Maternité éternelle (Chibusa yo eien nare) – de Kinuyo Tanaka – 1955
Les deux premiers films de Kinuyo Tanaka (Lettre d’amour et La Lune s’est levée) étaient magnifiques. Celui-ci est sans doute le plus personnel de tous ceux qu’elle a réalisés. Celui qui véhicule aussi la plus grande urgence, jusque dans l’histoire de sa production. Le film s’inspire de l’histoire de la poétesse Fumiko Nakajo, morte en 1954 à 31 ans, quelques mois seulement avant le tournage. Sa mort, la biographie que lui consacre le journaliste qui fut son amant, le scénario qu’en tire Sumie Tanaka (aucun lien), et le film de Kinuyo Tanaka… Tout ça s’enchaîne en l’espace d’un an.
Triste destin que celui de Fumiko, femme trompée, divorcée, séparée de son fils, amputée de ses seins suite à un cancer qui finit par gagner les poumons… Le genre de destin qui inspire les pires mélodrames hollywoodiens. Kinuyo Tanaka en tire un film évidemment bouleversant (que celui qui ne pleure pas dans les dernières scènes quitte ce blog immédiatement), mais avant tout sensible et délicat.
Humble et audacieux, aussi. Tanaka filme cette histoire sans fioriture, avec une extrême simplicité, et un sens aigu du détail. C’est cette simplicité qui domine, parce que tout ce que filme l’actrice (qui s’attribue le petit rôle de la voisine) et réalisatrice est strictement au service du personnage, de sa douleur et de sa dignité. Mais le film est aussi très audacieux donc, dans sa manière d’aborder le cancer et le corps des femmes, frontalement, sans voyeurisme ni misérabilisme.
Dans le cinéma des années 50 (et pas uniquement le cinéma japonais), aborder un sujet comme celui-ci avec cette approche là, directe, est exceptionnel. A vrai dire, dans les décennies qui suivront aussi. Tanaka filme la mort qui rode, le corps qui trahit. Elle filme une mère hantée par l’idée de perdre ses enfants, mais aussi une femme dont le corps, amputé, réclame cet amour que pourrait lui offrir le journaliste, qui est venu pour un sujet voyeuriste (une jeune poétesse aux portes de la mort juste après la publication de son premier ouvrage), et qui est resté par amour.

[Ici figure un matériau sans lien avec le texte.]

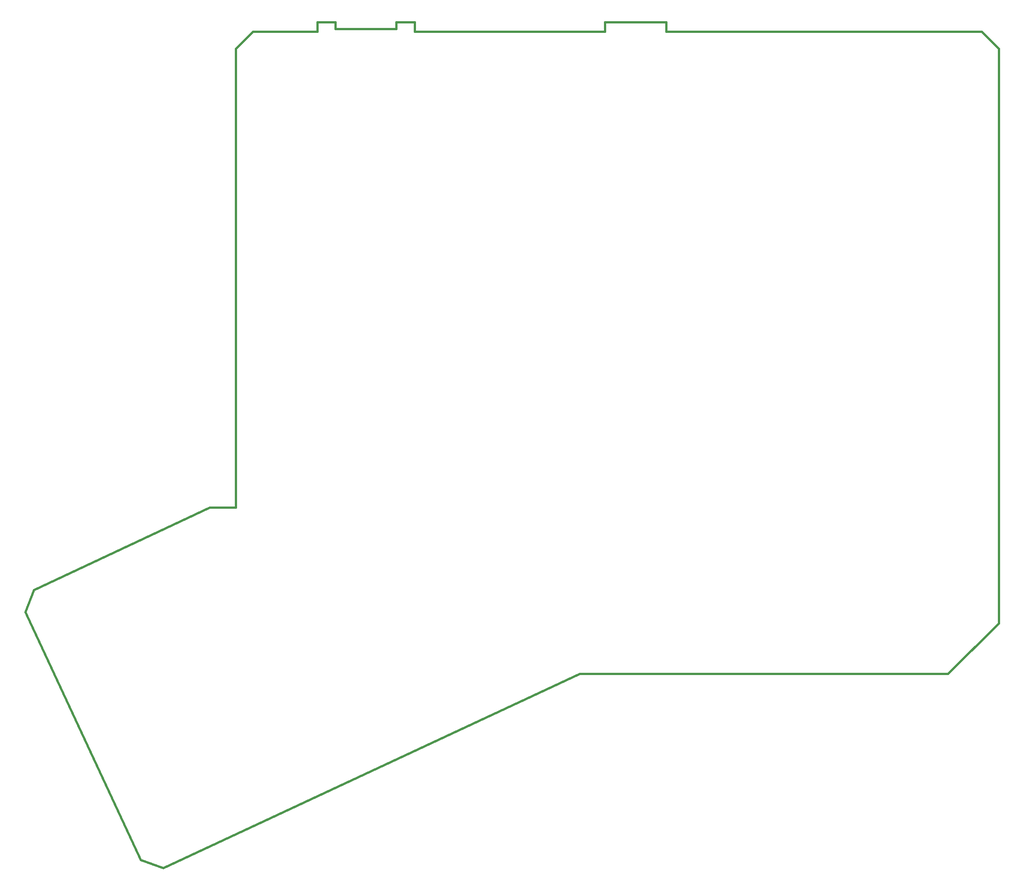
<source format=gbr>
G04 #@! TF.GenerationSoftware,KiCad,Pcbnew,(5.1.4)-1*
G04 #@! TF.CreationDate,2019-10-18T00:21:39+08:00*
G04 #@! TF.ProjectId,ErgoDoxTW,4572676f-446f-4785-9457-2e6b69636164,rev?*
G04 #@! TF.SameCoordinates,PX15feaa0PYb4cd8c0*
G04 #@! TF.FileFunction,Profile,NP*
%FSLAX46Y46*%
G04 Gerber Fmt 4.6, Leading zero omitted, Abs format (unit mm)*
G04 Created by KiCad (PCBNEW (5.1.4)-1) date 2019-10-18 00:21:39*
%MOMM*%
%LPD*%
G04 APERTURE LIST*
%ADD10C,0.381000*%
G04 APERTURE END LIST*
D10*
X39338179Y68096340D02*
X34435981Y68096340D01*
X21492138Y1944580D02*
X25711080Y410421D01*
X25711080Y410421D02*
X103879581Y36854340D01*
X103879581Y36854340D02*
X173119978Y36854339D01*
X173119978Y36854339D02*
X182644979Y46379340D01*
X182644979Y46379340D02*
X182644980Y154329341D01*
X182644980Y154329341D02*
X179469979Y157504340D01*
X179469979Y157504340D02*
X120135580Y157504341D01*
X120135580Y157504341D02*
X120135580Y159282341D01*
X120135580Y159282341D02*
X108699380Y159282339D01*
X108699380Y159282339D02*
X108699381Y157504340D01*
X108699381Y157504340D02*
X72923980Y157504341D01*
X72923980Y157504341D02*
X72923981Y159282339D01*
X72923981Y159282339D02*
X69473168Y159282340D01*
X69473168Y159282340D02*
X69473169Y158012339D01*
X69473169Y158012339D02*
X58043168Y158012340D01*
X58043168Y158012340D02*
X58043168Y159282339D01*
X58043168Y159282339D02*
X54603580Y159282341D01*
X54603580Y159282341D02*
X54603579Y157504341D01*
X54603579Y157504341D02*
X42538580Y157504340D01*
X42538580Y157504340D02*
X39338181Y154329341D01*
X39338181Y154329341D02*
X39338179Y68096340D01*
X34435981Y68096340D02*
X1344860Y52665841D01*
X1344860Y52665841D02*
X-191841Y48446900D01*
X-191841Y48446900D02*
X21492138Y1944580D01*
M02*

</source>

L’étreinte qui unit ces deux êtres inspire à Tanaka ses deux plans les plus audacieux, et peut-être les plus beaux. L’un, étrange caméra subjective adoptant le point de vue… du lit. L’autre, délicat et déchirant, captant la main de l’une, et le regard de l’autre. C’est beau, comme le regard de M. Hori comprenant les sentiments de celle dont il admire tant les poèmes. Ou le regard des enfants se raccrochant à leurs espoirs. Tiens… M’en va retourner verser quelques larmes, moi.